Noa Steimatsky

Noa Steimatsky

Fellow: Awarded 2019
Field of Study:

Competition: US & Canada

Noa Steimatsky’s scholarship engages with questions of medium, aesthetics, and cultures of the moving image through specific historical intersections. She is the author of Italian Locations: Reinhabiting the Past in Postwar Cinema (University of Minnesota Press, 2008). Her recent book, The Face on Film (Oxford University Press, 2017) won the Limina Prize for Best International Book in Film Studies, and an Honorable Mention by the Society for Cinema and Media Studies. Her essays have appeared in journals, anthologies, and catalogues, and have been translated to Italian, French, Portuguese, and Hebrew.

Steimatsky was faculty member at Yale University’s Department of the History of Art, and at the University of Chicago where she earned tenure in Cinema and Media Studies. She now lives with her family in New York City. Through the years she advanced her research with the support of fellowships and awards including the Fulbright, the Getty Post-Doctoral Grant, the American Academy in Rome Prize, the American Council of Learned Societies senior-level Fellowship, and her recently-won National Endowment for the Humanities Fellowship.
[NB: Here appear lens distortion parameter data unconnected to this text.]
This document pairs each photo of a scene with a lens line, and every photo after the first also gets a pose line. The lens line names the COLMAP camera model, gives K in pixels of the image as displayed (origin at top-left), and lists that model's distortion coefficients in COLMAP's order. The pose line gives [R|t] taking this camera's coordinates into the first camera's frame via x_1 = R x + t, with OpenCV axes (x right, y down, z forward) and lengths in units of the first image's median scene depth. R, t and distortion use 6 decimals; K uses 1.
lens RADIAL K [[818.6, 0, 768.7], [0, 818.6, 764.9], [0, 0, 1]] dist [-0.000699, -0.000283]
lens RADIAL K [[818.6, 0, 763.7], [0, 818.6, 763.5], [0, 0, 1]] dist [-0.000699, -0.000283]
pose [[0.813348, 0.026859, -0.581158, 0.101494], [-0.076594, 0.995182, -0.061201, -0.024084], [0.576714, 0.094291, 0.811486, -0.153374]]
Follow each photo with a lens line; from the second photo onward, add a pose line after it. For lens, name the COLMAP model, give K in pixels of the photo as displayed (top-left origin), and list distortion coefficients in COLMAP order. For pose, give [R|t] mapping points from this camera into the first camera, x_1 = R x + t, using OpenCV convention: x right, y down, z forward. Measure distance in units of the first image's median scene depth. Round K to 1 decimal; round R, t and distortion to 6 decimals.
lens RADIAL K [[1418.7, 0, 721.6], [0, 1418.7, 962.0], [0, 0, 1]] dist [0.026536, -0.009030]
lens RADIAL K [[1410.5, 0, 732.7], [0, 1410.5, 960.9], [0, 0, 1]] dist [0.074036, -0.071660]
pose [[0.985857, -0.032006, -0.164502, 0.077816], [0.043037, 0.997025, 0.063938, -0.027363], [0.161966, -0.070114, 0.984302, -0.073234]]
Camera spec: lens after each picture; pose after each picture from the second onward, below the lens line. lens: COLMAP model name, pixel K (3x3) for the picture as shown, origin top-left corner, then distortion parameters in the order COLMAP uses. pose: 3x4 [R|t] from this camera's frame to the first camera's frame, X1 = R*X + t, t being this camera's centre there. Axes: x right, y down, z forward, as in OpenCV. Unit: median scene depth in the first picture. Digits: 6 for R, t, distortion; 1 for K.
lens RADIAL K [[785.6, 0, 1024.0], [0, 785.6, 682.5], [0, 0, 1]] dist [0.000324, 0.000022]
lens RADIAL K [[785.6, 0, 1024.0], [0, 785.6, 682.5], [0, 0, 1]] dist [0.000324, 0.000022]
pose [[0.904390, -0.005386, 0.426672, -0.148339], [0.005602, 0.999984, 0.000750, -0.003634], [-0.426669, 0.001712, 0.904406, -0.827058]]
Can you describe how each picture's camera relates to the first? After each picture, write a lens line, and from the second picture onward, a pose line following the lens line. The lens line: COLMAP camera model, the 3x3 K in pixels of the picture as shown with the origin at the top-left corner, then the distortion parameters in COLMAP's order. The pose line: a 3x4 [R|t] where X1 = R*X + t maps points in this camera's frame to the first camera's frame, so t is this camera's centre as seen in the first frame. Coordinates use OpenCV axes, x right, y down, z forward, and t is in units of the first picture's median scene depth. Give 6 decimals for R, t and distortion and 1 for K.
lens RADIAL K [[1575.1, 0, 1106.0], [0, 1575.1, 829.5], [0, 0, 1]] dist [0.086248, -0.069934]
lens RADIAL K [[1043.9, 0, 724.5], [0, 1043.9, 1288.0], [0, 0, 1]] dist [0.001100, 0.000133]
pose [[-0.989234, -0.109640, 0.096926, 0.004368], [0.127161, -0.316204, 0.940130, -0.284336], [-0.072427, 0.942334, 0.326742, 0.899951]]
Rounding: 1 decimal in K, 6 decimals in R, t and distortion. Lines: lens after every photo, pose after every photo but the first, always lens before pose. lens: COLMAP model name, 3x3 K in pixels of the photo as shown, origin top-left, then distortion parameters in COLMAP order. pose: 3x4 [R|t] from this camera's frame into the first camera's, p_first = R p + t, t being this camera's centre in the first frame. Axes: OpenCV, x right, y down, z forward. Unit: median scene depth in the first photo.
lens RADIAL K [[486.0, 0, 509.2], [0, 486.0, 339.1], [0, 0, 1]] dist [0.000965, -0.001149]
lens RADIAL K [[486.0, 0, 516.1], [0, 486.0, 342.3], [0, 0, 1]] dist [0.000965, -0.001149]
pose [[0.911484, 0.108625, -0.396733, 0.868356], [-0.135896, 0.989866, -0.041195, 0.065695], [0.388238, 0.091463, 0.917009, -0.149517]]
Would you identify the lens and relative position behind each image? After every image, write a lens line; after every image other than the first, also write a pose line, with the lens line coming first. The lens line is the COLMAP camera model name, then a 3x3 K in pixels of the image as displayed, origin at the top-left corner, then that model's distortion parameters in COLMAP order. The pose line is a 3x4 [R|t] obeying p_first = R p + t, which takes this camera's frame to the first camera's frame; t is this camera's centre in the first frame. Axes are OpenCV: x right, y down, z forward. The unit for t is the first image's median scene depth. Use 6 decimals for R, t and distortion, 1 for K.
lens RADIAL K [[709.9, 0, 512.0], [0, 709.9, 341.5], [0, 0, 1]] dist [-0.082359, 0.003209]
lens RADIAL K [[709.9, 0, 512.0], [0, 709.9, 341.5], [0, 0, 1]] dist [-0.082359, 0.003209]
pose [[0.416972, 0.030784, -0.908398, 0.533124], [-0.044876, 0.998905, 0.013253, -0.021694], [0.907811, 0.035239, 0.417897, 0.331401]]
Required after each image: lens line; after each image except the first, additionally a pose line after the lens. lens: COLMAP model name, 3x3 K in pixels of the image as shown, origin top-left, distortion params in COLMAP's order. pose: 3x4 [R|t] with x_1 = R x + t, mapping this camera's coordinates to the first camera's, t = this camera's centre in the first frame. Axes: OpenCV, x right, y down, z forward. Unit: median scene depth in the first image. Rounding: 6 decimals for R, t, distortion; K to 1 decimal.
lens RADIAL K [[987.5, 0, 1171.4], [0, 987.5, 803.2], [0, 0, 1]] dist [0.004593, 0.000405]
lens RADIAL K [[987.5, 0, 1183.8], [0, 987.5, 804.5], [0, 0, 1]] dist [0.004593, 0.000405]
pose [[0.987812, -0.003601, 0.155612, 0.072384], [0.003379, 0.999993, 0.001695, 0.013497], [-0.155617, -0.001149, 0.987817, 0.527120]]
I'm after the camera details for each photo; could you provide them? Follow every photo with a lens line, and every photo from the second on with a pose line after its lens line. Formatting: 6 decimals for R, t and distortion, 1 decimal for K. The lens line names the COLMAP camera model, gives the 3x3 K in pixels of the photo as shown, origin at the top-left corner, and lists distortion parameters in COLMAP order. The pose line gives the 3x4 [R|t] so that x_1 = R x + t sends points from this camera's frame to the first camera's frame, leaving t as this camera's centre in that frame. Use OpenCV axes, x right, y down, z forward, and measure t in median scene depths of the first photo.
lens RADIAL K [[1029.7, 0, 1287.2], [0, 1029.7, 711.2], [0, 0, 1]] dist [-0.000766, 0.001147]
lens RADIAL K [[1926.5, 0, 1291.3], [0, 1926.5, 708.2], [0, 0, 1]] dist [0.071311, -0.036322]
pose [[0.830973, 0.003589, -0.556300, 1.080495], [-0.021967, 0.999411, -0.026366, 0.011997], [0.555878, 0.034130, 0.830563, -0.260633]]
As a Guggenheim Fellow, Steimatsky will be writing a book about Cinecittà’s vicissitudes through the 1940s. Her earlier essay on the use of the Fascist-built movie studio – which was to gain fame as “Hollywood on the Tiber” – as displaced-persons camp in the postwar era inspired a documentary film. Her new research has uncovered a vaster, often mind-spinning history, unraveling the studio’s uses as prisoners-of-war camp and as an intelligence center. Interlacing perspectives rarely joined in film scholarship, the project reflects on film culture and institutions, on cinematic space with its world-making and unmaking as bound up with mid-20th century experiences of violence, oppression, and mobilities. It radically alters received understandings of the relationship between cinema and war, entertainment and propaganda, the manufactured irreality of the movie studio and urgent human reality in a time of crisis.